Your goal → Render this sentence from the Pavement song list in Spanish: "Pavement’s anti-style style has often been imitated, but never duplicated."
### Document text
3. “Frontwards” (1992)

You could say “Frontwards” was Malkmus at his most coy and tongue-in-cheek, except that what he was singing about was completely true. Pavement’s anti-style style has often been imitated, but never duplicated. Dubbed the Grace Kelly of indie rock by Courtney Love, Malkmus, at the height of his powers, exuded a nonchalance about his skills and talents, giving you the idea that he knew he was working with what’s, more often than not, a disposable art form, while somehow being able to elevate it into something more. With more pithy chestnuts than he knew what to do with, Malkmus, early on, had the ability to come off cool and throw down brilliant lines without ever seeming to try, especially when you compare him to all those who didn’t have so much style to waste.


2. “Summer Babe” (1992)
######
### Extracted records
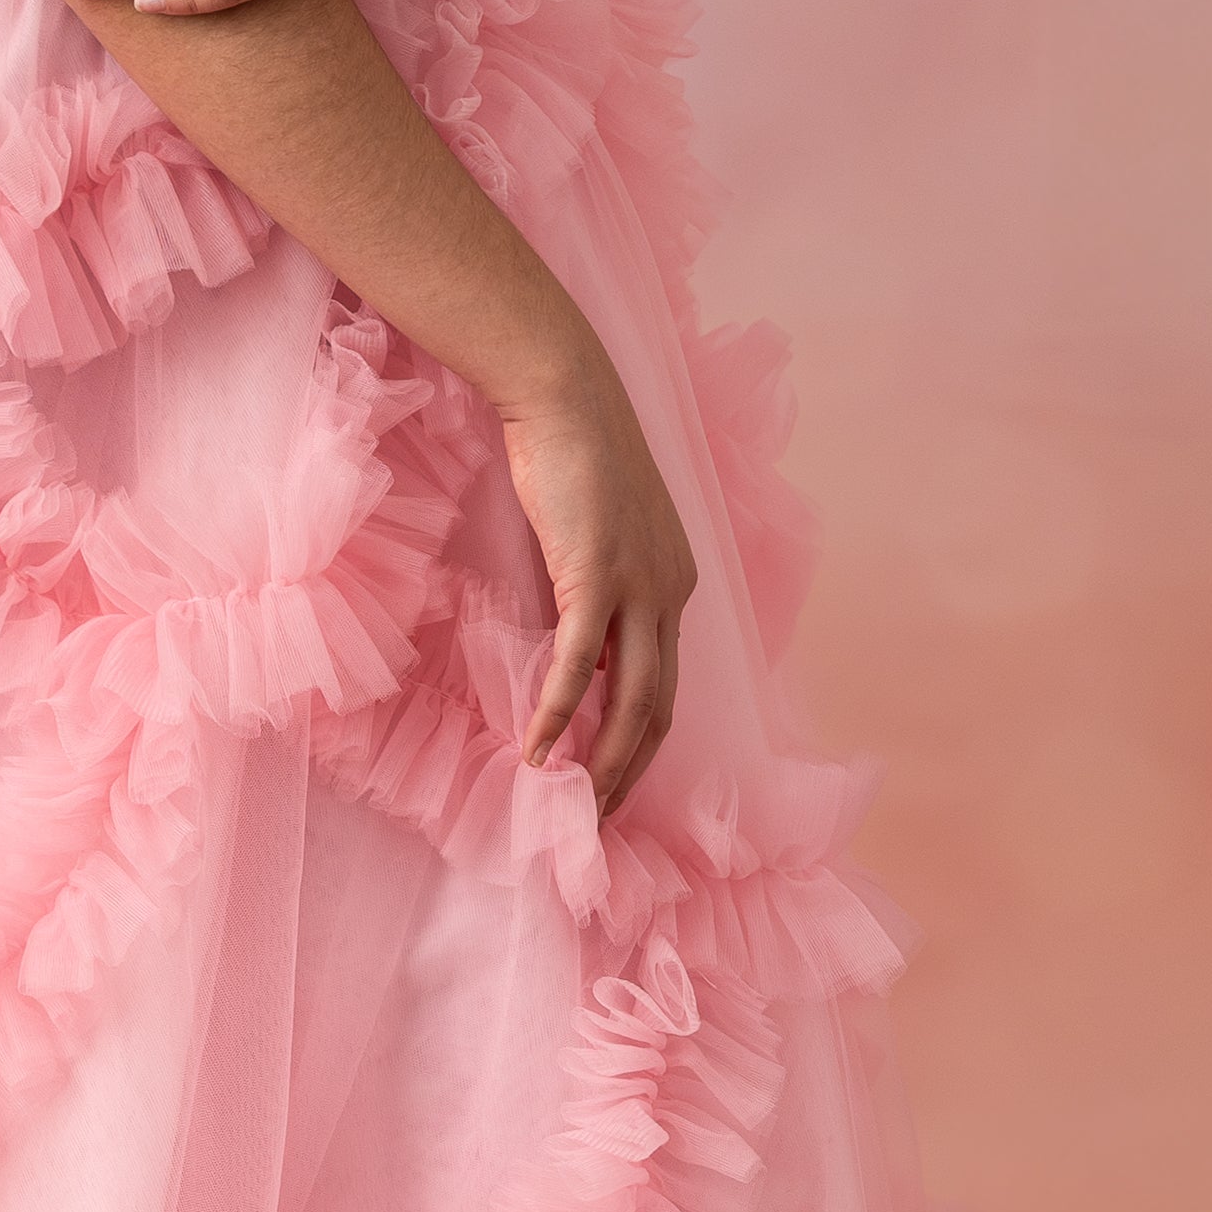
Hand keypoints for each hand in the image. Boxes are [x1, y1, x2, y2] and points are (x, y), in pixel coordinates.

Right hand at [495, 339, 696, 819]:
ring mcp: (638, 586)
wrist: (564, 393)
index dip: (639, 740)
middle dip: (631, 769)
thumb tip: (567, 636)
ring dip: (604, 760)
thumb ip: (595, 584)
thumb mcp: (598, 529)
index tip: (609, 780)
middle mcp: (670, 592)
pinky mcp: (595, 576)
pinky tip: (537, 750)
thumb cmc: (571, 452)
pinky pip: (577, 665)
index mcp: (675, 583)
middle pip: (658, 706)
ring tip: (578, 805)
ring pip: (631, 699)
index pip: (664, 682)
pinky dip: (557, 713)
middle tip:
######
Solution to the problem → El estilo antiestilo de Pavement ha sido imitado a menudo, pero nunca duplicado.